Landberg v. State

36 Wash. App. 675 (1984) 676 P.2d 1027

RONALD C. LANDBERG, ET AL, Appellants,
v.
THE STATE OF WASHINGTON, ET AL, Respondents,

No. 5332-6-III.

The Court of Appeals of Washington, Division Three.

February 16, 1984.

Ronald C. Landberg and Karen A. Boatsman, pro se.

Kenneth O. Eikenberry, Attorney General, Mary Ann Condon, Assistant, Curtis Shoemaker, William J. Schroeder, and Paine, Hamblen, Coffin & Brooke, for respondents.

*676 THOMPSON, J.

Ronald Landberg and others (hereafter Mr. Landberg) appeal a dismissal for failure to prosecute. We reverse.

On November 7, 1976, certain events occurred causing Mr. Landberg to file suit against the State of Washington. The State filed an appearance on December 6, 1978. The clerk of the Pend Oreille County Superior Court issued a notice on May 14, 1980, to dismiss for failure to prosecute pursuant to CR 41 (b)(2). On June 13, 1980, Mr. Landberg moved for a default judgment. The State answered on July 3, 1980. A second notice to dismiss for failure to prosecute was issued on June 3, 1982. On June 30, 1982, Mr. Landberg filed a motion and affidavit for change of judge. On July 19, 1982, an order of dismissal was entered.

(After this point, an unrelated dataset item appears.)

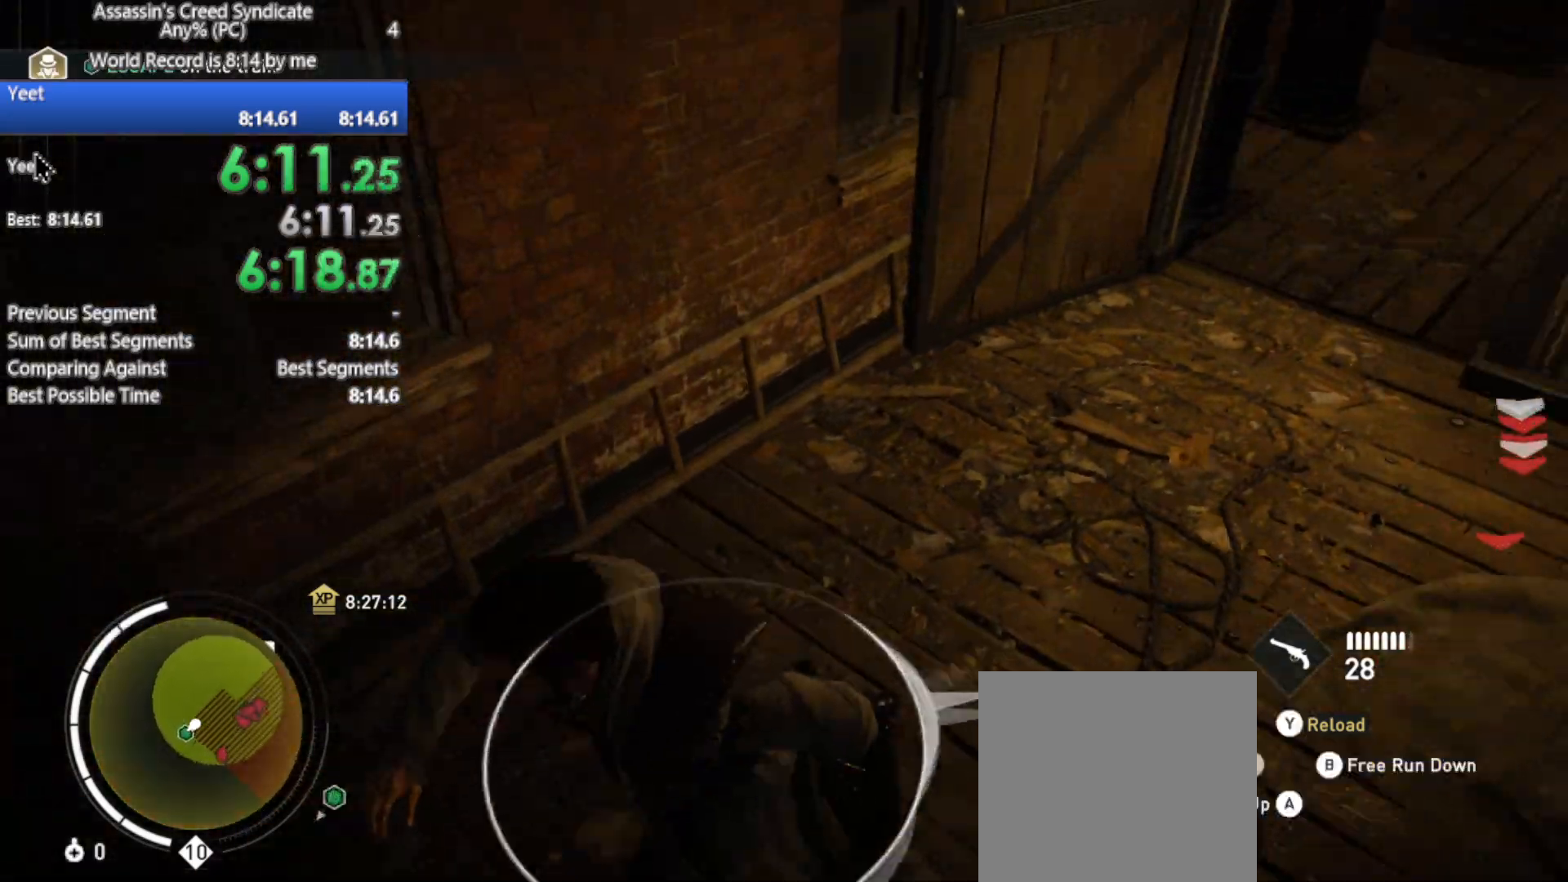
{"buttons": ["R2"], "left_stick": "down", "right_stick": "center", "events": [[250, "left_stick", "down"]]}
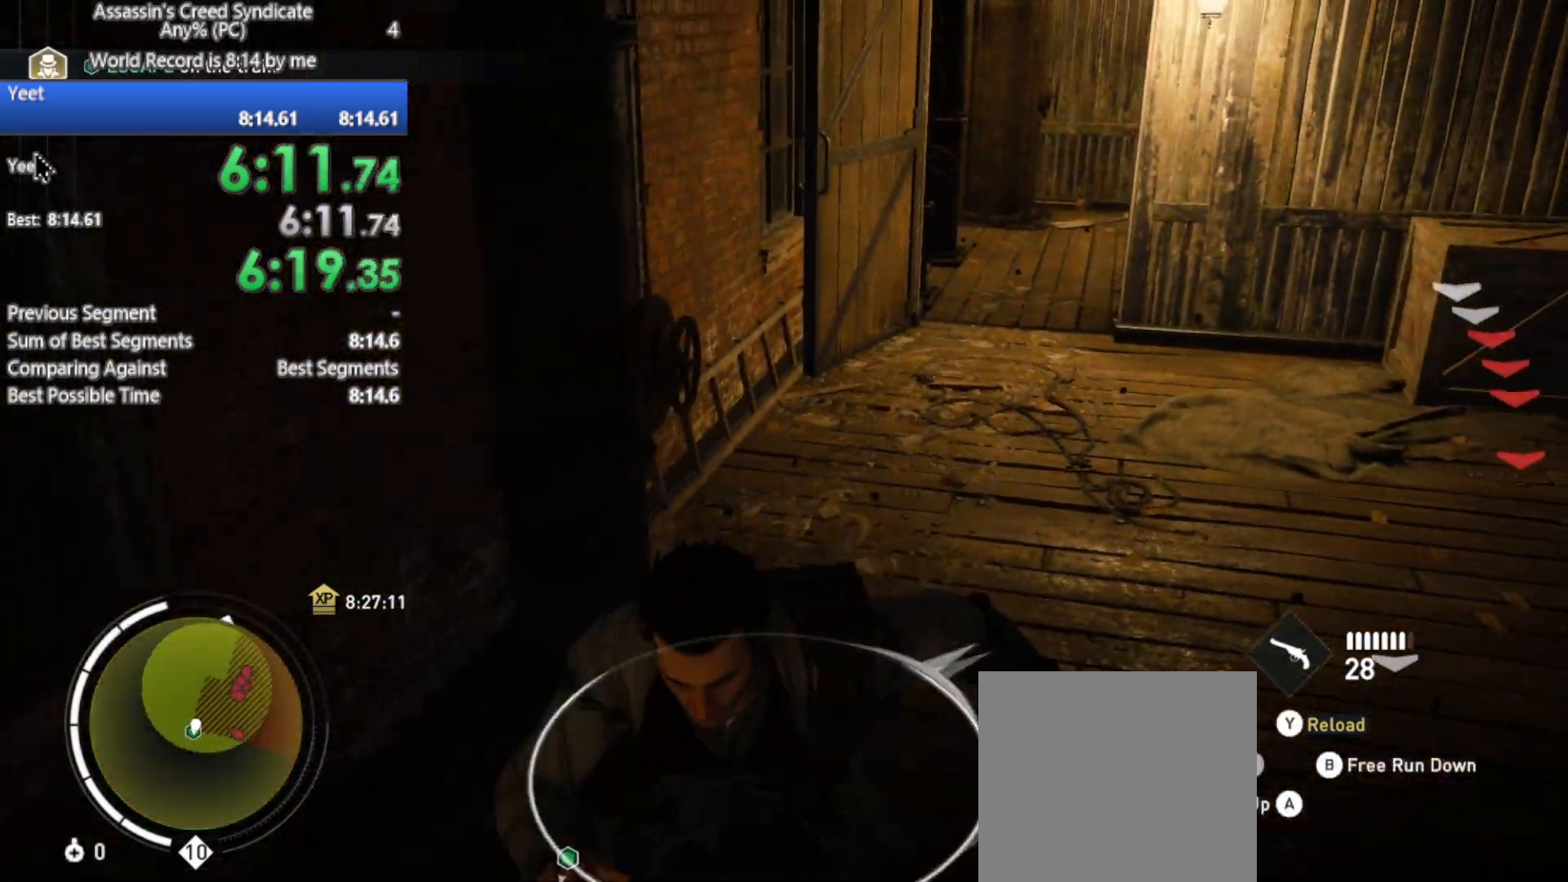
{"buttons": ["R2"], "left_stick": "down-left", "right_stick": "center", "events": [[300, "left_stick", "down-left"]]}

Mr. Landberg contends since he did take action of record within 30 days after the second notice was issued, it was error to dismiss his case.

CR 41(b)(2)(i) provides:

(2) Dismissal on Clerk's Motion.
(i) Notice. In all civil cases wherein there has been no action of record during the 12 months just past, the clerk of the superior court shall mail notice to the attorneys of record that such case will be dismissed by the court for want of prosecution unless within 30 days following said mailing, action of record is made or an application in writing is made to the court and good cause shown why it should be continued as a pending case. If such application is not made or good cause is not shown, the court shall dismiss each such case without prejudice. The cost of filing such order of dismissal with the clerk shall not be assessed against either party.

(Italics ours.)

The rule serves a useful purpose. It protects litigants from dilatory conduct and prevents the cluttering of court records with unresolved and inactive litigation. Nicholson v. Ballard, 7 Wash. App. 230, 499 P.2d 212 (1972). However, dismissals for want of prosecution are punitive or administrative in nature and every reasonable opportunity should be afforded to permit the parties to reach the merits of the *677 controversy. Yellam v. Woerner, 77 Wash. 2d 604, 464 P.2d 947 (1970).

Mr. Landberg filed two affidavits of prejudice. The first was against Judge Buckley on February 13, 1981. On April 3, 1981, the Supreme Court assigned a visiting judge from Spokane to hear the case. On May 18, 1982, the Supreme Court rescinded its order of April 3, 1981, and assigned the case to Judge Kristianson. Mr. Landberg filed an affidavit of prejudice against Judge Kristianson June 30, 1982. The record is unclear as to what then occurred. The second affidavit may have been honored or perhaps Judge Kristianson recused himself. The only judicial action taken after the second affidavit was filed was the signing of the order of dismissal by Judge Lally, a visiting judge from Spokane.

[1] CR 41(b)(2)(i) provides a case shall be dismissed unless within 30 days action of record is made. Mr. Landberg filed his motion for change of judge on June 30, 27 days after the notice for dismissal was issued. This constitutes action of record within 30 days. Although Mr. Landberg entitled his motion a motion for change of judge, it was in fact an affidavit of prejudice under RCW 4.12.050. While the statute authorizes only one affidavit of prejudice to be filed, that is of no consequence here. Even if the second affidavit had not been honored, it still qualifies as action of record. Consequently, it was error to dismiss for failure to prosecute.

Judgment reversed.

GREEN, A.C.J., and McINTURFF, J., concur.